Second: $$m$$ is even. In the equation $[n + (m^2 – 1)][n – m^2 – 1)] = m^4$ the factors $$n + (m^2 – 1)$$ and $$n – (m^2 – 1)$$ currently represent even numbers. In letting: $n + (m^2 – 1) = 2a \\ n – (m^2 – 1) = 2b \\ m = 2r$ we have $n = a + b \\ m^2 – 1 = a – b \\ 4ab = m^4 = 16r^4 \\ ab = 4r^4$

$$n$$ and $$m^2 – 1$$ are co-prime, and it is the same with $$a$$ and $$b$$. Consequently, by virtue of the equality $$ab = 4r^4$$, one of the two numbers $$(a, b)$$ is four times an integer to the fourth power and the other is an integer to the fourth power; that is, we have: $a = 4p^4, b = q^4 \text{ or } a = p^4, b = 4q^4$

But the equalities $$a = p^4, b = 4q^4$$ are not acceptable, because they result in $$m^2 – 1 = p^4 – 4q^4$$, an absurd equality in which the first member is one less than a multiple of four and the other is one more than a multiple of four.

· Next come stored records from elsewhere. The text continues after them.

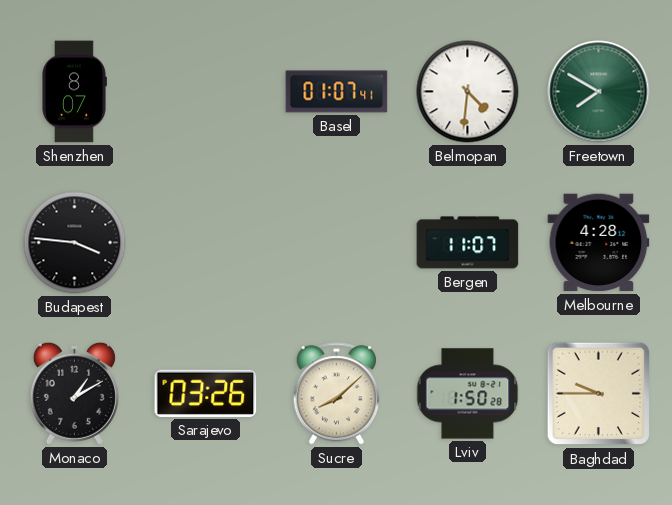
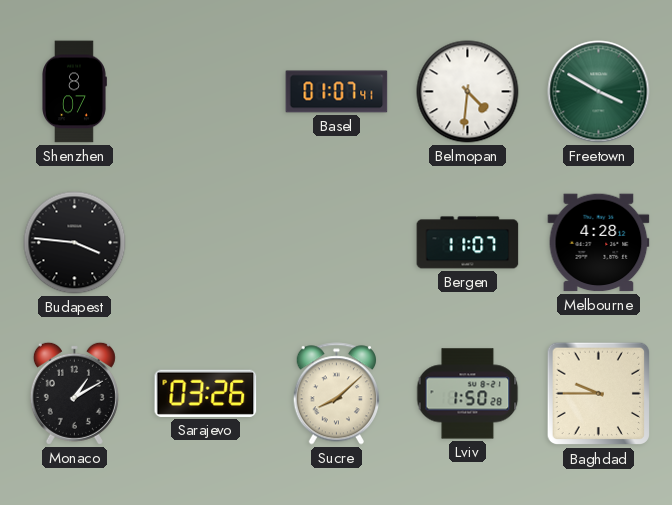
Freetown: 7:50 -> 3:50
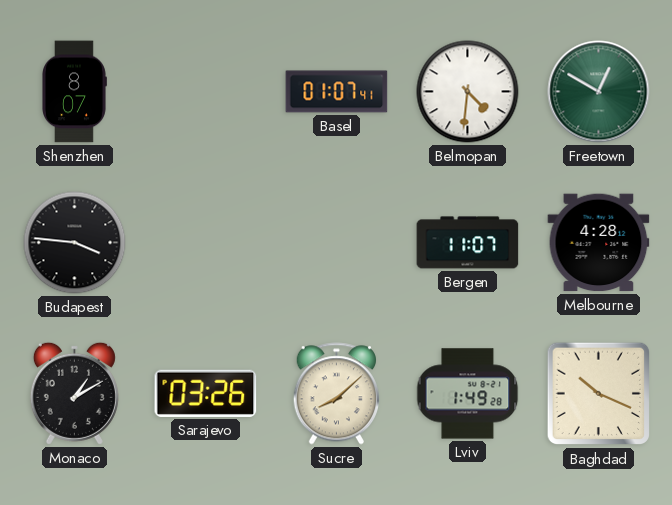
Freetown: 3:50 -> 12:50
Lviv: 1:50 -> 1:49
Baghdad: 9:45 -> 10:19
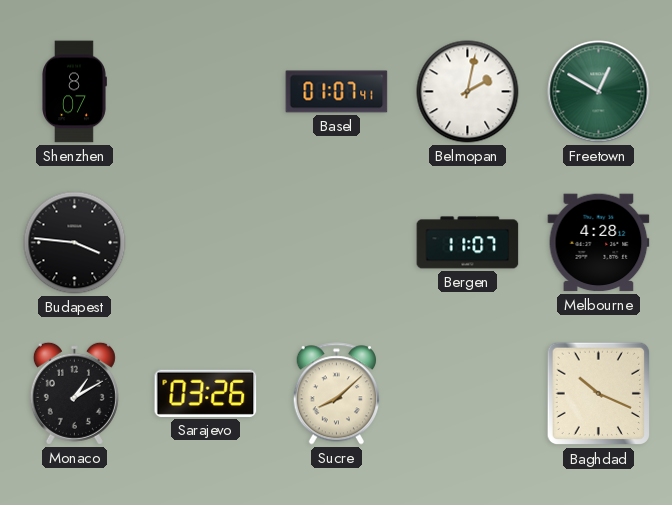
Belmopan: 4:31 -> 2:02
Lviv: 1:49 -> none
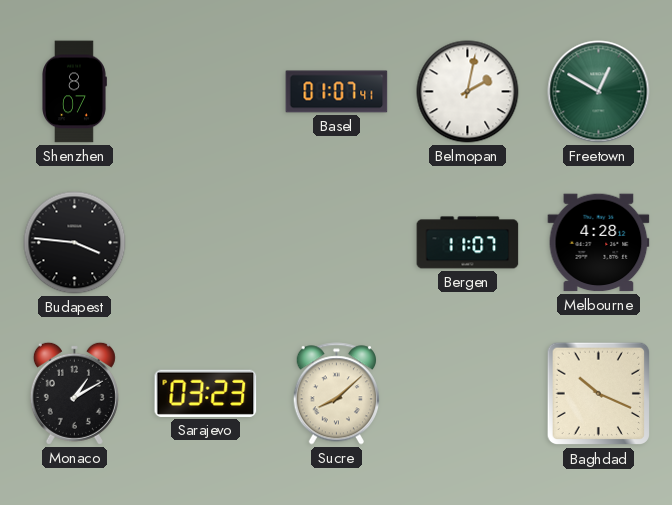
Sarajevo: 03:26 -> 03:23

We must therefore take $a = 4p^4, b = q^4$

It follows that $m^2 – 1 = 4p^4 – q^4$ and that $4p^4q^4 = 4r^4, 4p^2q^2 = 4r^2 = m^2$ where $4p^2q^2 – 1 = 4p^4 – q^4 \\ q^4 + 4p^2q^2 – (4p^4 + 1) = 0 \\ q^2 = -2p^2 + \sqrt{8p^4 + 1}$

$$8p^4 + 1$$ being necessarily equal to the square of an odd number, we have $8p^4 + 1 = (2k + 1)^2$ and, as a result, $\frac{k(k+1)}{2} = p^4$ an equation which yields $p^2 = 1 \text{ or } p = 0$ (Legendre, Théorie des nombres, volume two, p. 7, 1830 edition: “No triangular number $$\frac{x(x+1)}{2}$$ except 1 is equal to an integer to the fourth power.”)

For $$p^2 = 1, q^2 = -2 + \sqrt{9} = 1$$, $m^2 = 4, x = 7, y = \pm 20$ and for $$p^2 = 0, q^2 = 1,$$ $m^2 = 0, x = -1, y = 0$

Therefore, when $$m$$ is even, the complete list of solutions of the equation $$y^2 = x^3 + x^2 + x + 1$$ are $x = 7, y = \pm 20 \text{ and } x = -1, y = 0$ This last solution was already mentioned.

Based on all of the preceding, we conclude that the indeterminate equation $$y^2 = x^3 + x^2 + x + 1$$ has the solutions $x = -1, y = 0 \\ x = 0, y = \pm 1 \\ x = 1, y = \pm 2 \\ x = 7, y = \pm 20$ and that it is not possible to find any other values for the unknowns $$x$$ and $$y$$.